**To-do item**
Collect every line in the listing below that contains the word "Which" and copy each such line in full.

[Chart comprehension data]
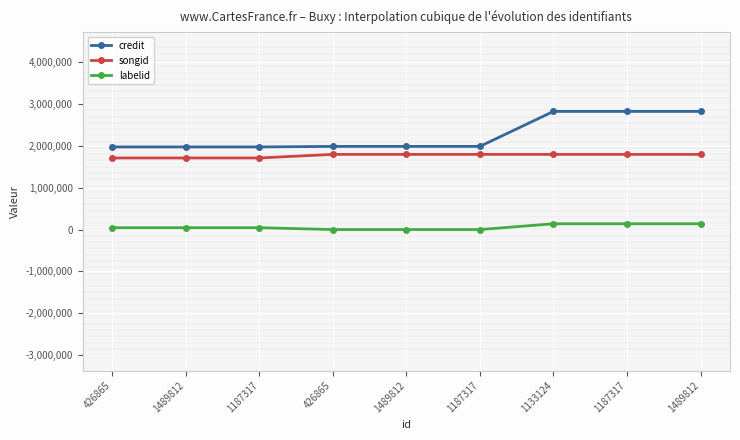

What is the total value across all series at 1187317?

3728004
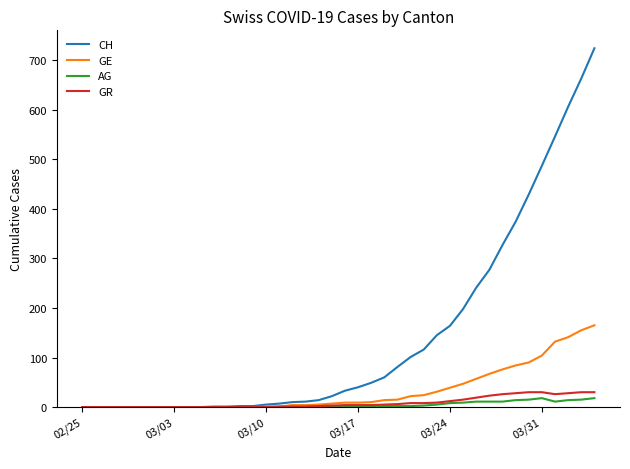

Which series has the largest range (max minus min)?

CH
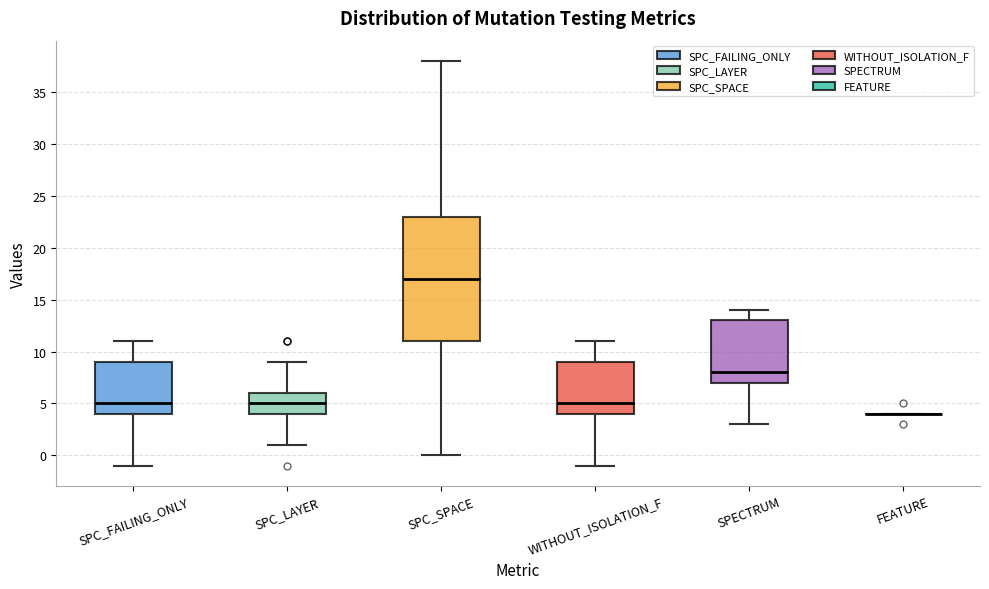

Where does the lower whisker of the box for SPC_SPACE end on the y-axis? The values are not printed on the chart, so give them approximately, as read against the axis.

0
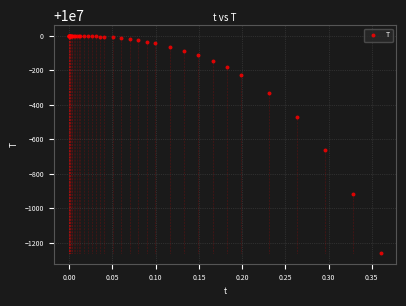

What Y value in the scatter plot is closest to 9999370?

9999339.9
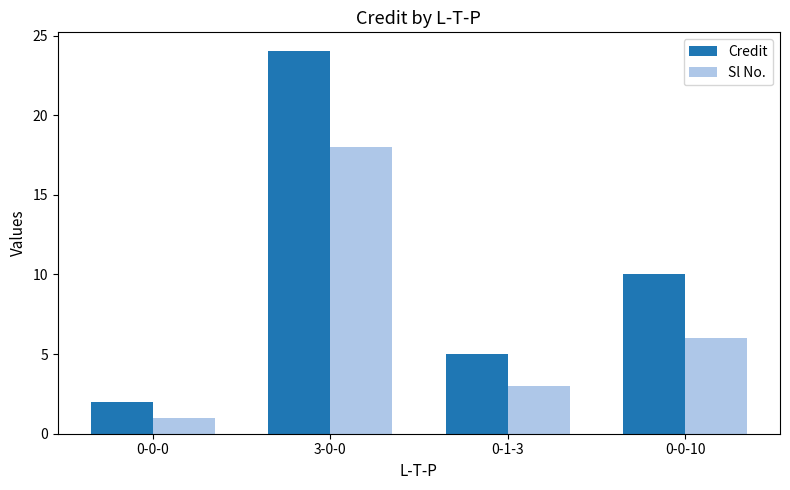

What are all the series names shown in the legend?

Credit, Sl No.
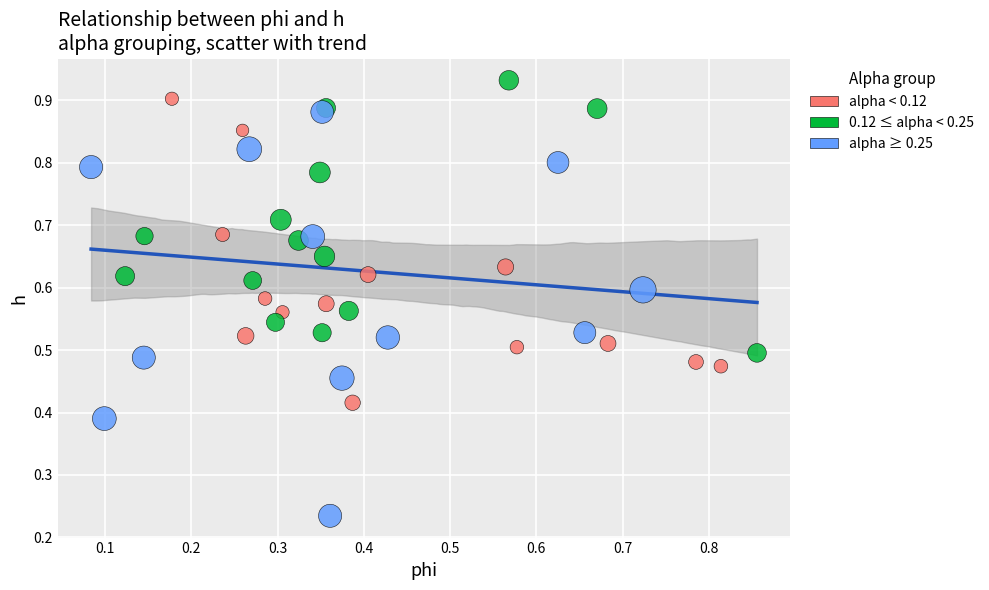

Which series reaches the minimum Y coordinate?

alpha ≥ 0.25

**Output for this task**
Which series has the largest range (max minus min)?
Which series reaches the minimum Y coordinate?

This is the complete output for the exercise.